David Boyle: Off to see the euro wizard?
From the alternative Mansion House Speech given by the economist at a meeting in Fleet Street, London
I want to talk about the euro, but most of all about the Yellow Brick Road, the one that Dorothy walked along with the Tin Man, the Cowardly Lion and the Scarecrow.
The Wizard of Oz was a coded diatribe against the gold standard. Oz is, of course, the way we designate weight in gold. You may remember that Dorothy sets out on the Yellow Brick Road wearing the Witch of the East's magic silver shoes – changed to red in the Judy Garland film.
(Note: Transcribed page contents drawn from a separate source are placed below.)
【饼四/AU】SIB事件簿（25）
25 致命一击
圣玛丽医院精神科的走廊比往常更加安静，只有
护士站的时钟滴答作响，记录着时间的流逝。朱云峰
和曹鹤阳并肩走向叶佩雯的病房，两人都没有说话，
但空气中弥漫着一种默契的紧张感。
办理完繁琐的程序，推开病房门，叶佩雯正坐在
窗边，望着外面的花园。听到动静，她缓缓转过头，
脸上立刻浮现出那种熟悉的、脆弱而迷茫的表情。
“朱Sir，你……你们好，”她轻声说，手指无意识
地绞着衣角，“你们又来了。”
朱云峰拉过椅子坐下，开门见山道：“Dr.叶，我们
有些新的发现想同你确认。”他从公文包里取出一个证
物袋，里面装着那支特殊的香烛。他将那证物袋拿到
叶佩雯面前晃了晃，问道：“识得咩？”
And we all know that the Wonderful Wizard, the personification of the gold standard, is revealed as a fraud, hiding behind a curtain, desperately twiddling with levers.
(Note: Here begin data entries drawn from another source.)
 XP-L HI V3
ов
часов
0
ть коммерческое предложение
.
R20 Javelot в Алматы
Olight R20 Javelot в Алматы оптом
Keynes called gold a "barbarous relic", but we are as much in thrall to the gold mind-set as ever. Now, the euro isn't the gold standard, but it sometimes sounds like it. It's about stability of value, strong money. It makes the same mistake as the Wizard of Oz – it believes in objective values, and these values can be reflected everywhere the currency circulates.
I am not a Europhobe, but there is a fundamental problem at the heart of the euro. The problem is that big single currencies , the pound, the dollar or the euro, are gold-standard thinking. They condemn us to walk around, like the people in the Emerald City, wearing tinted glasses which can only recognise what the City and Wall Street says is important. If you only measure GDP, then the environment, human dignity, community, family all in the end get driven out. That's what faulty measuring rods do, and currencies are measuring rods.